Given information START

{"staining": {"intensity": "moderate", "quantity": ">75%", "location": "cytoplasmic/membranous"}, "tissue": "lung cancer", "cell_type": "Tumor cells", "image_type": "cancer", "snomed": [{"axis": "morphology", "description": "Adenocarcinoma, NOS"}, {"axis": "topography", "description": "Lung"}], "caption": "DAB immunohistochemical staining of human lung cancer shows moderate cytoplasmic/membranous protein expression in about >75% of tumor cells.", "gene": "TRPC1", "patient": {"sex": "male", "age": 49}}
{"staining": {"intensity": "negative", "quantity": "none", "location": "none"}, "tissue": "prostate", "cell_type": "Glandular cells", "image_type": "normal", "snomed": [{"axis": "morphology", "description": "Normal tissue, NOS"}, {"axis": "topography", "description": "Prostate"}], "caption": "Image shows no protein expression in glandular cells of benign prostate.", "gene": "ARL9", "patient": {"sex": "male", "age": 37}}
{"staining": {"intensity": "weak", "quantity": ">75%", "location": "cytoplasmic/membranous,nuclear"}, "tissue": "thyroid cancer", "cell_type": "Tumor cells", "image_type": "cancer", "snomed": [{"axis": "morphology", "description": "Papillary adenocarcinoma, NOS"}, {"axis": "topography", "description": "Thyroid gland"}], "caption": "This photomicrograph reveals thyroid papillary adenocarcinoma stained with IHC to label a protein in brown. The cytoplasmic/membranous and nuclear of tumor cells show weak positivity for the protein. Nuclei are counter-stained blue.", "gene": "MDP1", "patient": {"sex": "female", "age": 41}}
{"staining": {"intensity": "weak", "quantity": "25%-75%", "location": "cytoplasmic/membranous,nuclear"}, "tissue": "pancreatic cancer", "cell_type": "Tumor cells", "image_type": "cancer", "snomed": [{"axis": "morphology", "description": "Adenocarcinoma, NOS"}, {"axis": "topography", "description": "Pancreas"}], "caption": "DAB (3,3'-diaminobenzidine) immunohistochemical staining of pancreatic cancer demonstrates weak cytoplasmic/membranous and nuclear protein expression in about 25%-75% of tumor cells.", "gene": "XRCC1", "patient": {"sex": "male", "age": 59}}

Given information END

* **Problem requirements**
The answer should consist of all the lines above, retyped exactly.

* **Solution for this task**
{"staining": {"intensity": "moderate", "quantity": ">75%", "location": "cytoplasmic/membranous"}, "tissue": "lung cancer", "cell_type": "Tumor cells", "image_type": "cancer", "snomed": [{"axis": "morphology", "description": "Adenocarcinoma, NOS"}, {"axis": "topography", "description": "Lung"}], "caption": "DAB immunohistochemical staining of human lung cancer shows moderate cytoplasmic/membranous protein expression in about >75% of tumor cells.", "gene": "TRPC1", "patient": {"sex": "male", "age": 49}}
{"staining": {"intensity": "negative", "quantity": "none", "location": "none"}, "tissue": "prostate", "cell_type": "Glandular cells", "image_type": "normal", "snomed": [{"axis": "morphology", "description": "Normal tissue, NOS"}, {"axis": "topography", "description": "Prostate"}], "caption": "Image shows no protein expression in glandular cells of benign prostate.", "gene": "ARL9", "patient": {"sex": "male", "age": 37}}
{"staining": {"intensity": "weak", "quantity": ">75%", "location": "cytoplasmic/membranous,nuclear"}, "tissue": "thyroid cancer", "cell_type": "Tumor cells", "image_type": "cancer", "snomed": [{"axis": "morphology", "description": "Papillary adenocarcinoma, NOS"}, {"axis": "topography", "description": "Thyroid gland"}], "caption": "This photomicrograph reveals thyroid papillary adenocarcinoma stained with IHC to label a protein in brown. The cytoplasmic/membranous and nuclear of tumor cells show weak positivity for the protein. Nuclei are counter-stained blue.", "gene": "MDP1", "patient": {"sex": "female", "age": 41}}
{"staining": {"intensity": "weak", "quantity": "25%-75%", "location": "cytoplasmic/membranous,nuclear"}, "tissue": "pancreatic cancer", "cell_type": "Tumor cells", "image_type": "cancer", "snomed": [{"axis": "morphology", "description": "Adenocarcinoma, NOS"}, {"axis": "topography", "description": "Pancreas"}], "caption": "DAB (3,3'-diaminobenzidine) immunohistochemical staining of pancreatic cancer demonstrates weak cytoplasmic/membranous and nuclear protein expression in about 25%-75% of tumor cells.", "gene": "XRCC1", "patient": {"sex": "male", "age": 59}}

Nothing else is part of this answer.